For a decent period of time, Mayer and her team had appeared convinced that slashing off 15% of the workforce along with other cost containment methods and an improved focus on mobile was a good way to bring back Yahoo’s credentials and help it reconnect with its audience.

However, a group of activist investors that goes by the name of Starboard Value LP waged a proxy war against Yahoo. After a prolonged period of negotiations between the two, Yahoo was forced to give Starboard’s CEO Jeffrey Smith and his associates, four seats on the board.

Up until Friday, Yahoo appeared to have a list of suitors willing to pay good money for the beleaguered search giant’s core assets, patents and real estate. The shortened list included AT&T , Dan Gilbert’s Quicken Loans – funded by Berkshire Hathaway ’s Warren Buffett and Verizon.

Verizon: The Final Resting Place For Once-Mighty Internet Players

Since the beginning of the sale process, Verizon had been considered the favorite in the race for Yahoo’s assets, considering its acquisition of AOL last year for $4.4 billion and deep pockets. AOL Chief Tim Armstrong had also been reported hovering close to the discussions, with widespread chatter that Yahoo would be fully integrated with AOL. Reports in May had suggested that in case Verizon does seal the deal with Yahoo, Mr. Armstrong would replace Ms. Mayer and would serve as an interim CEO in a joint AOL-Yahoo.

The deal is expected to close in the first quarter of fiscal year 2017, subject to customary closing adjustments and the transaction will be carried out all in cash.

Verizon currently has a mobile video app called go90 and it acquired Huffington Post and Tech Crunch in the AOL deal.
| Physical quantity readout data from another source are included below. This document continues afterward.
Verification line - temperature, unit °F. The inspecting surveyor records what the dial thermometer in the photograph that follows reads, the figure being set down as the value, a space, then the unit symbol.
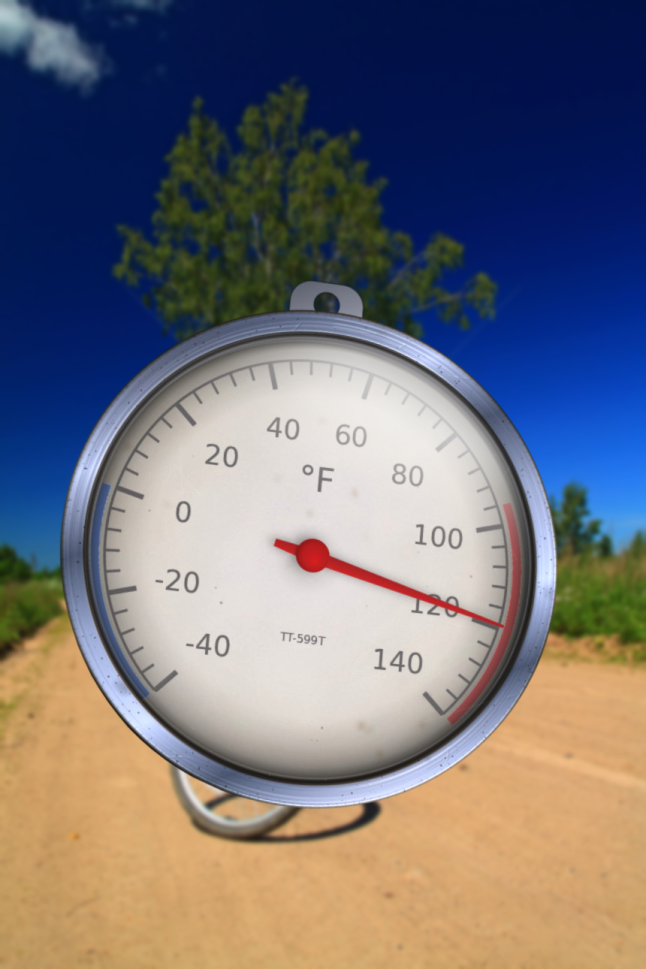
120 °F
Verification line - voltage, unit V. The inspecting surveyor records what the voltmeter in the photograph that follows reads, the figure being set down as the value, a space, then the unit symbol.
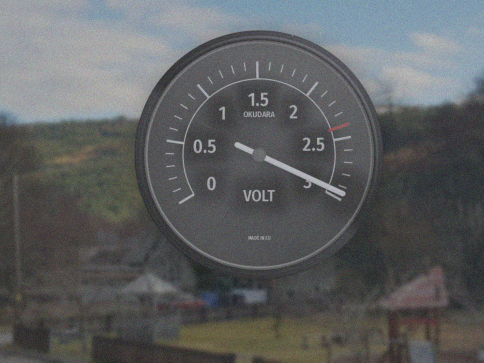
2.95 V
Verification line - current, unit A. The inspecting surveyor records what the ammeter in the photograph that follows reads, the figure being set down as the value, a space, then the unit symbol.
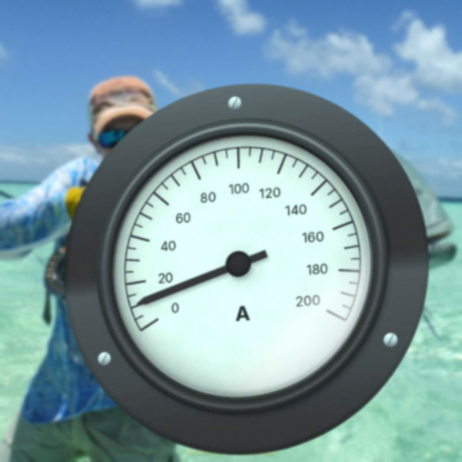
10 A
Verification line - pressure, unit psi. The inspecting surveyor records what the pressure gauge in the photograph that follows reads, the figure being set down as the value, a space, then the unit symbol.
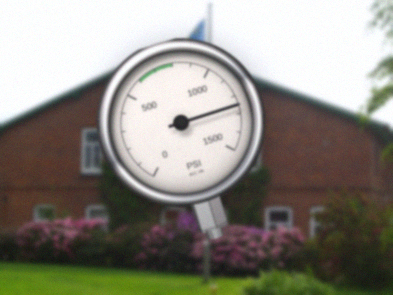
1250 psi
If this acquisition comes through, Yahoo Finance, Yahoo Sports and Yahoo News will bring in millions of more viewers for Verizon to monetize. It would also be able to tie-in all of that content and search features into existing packages for its users.

However, Yahoo’s web properties are faltering for the following reasons:

  1. Content appears outdated and unorganized – way behind today’s social media standards
  2. Monetization of user traffic is not optimum compared to peers.
  3. Falling market share means Yahoo’s time just appears to be done and over.

Finalizing the deal will mark the end of Yahoo’s era as an operating company. However, the independent committee, set up to overlook the sale process, will have to dispose of some 3,000 patents in a separate auction, which will be held after the paperwork is complete.

As far as Mayer’s future at the helm is concerned, it is not certain whether she would have much value in a Verizon-controlled Yahoo. However, getting terminated would result in the former Google executive netting roughly $150 million in cash, compensation and equity.

It’s not all bad for Yahoo shareholders. They are left with a promising 35.5% stake in the Softbank-controlled Yahoo Japan and a 15.5% stake in Chinese e-commerce giant, Alibaba Group. These assets had already contributed the lion’s share of Yahoo’s $36 billion valuation. Upon completion of the Verizon deal, remaining shares will essentially become tracking stock for Alibaba.

Yahoo’s management had previously postponed intentions of relieving itself from the Asian assets in what was hoped to be a tax-free spin-off in each country. A buyback from Alibaba would still keep those hopes lit up.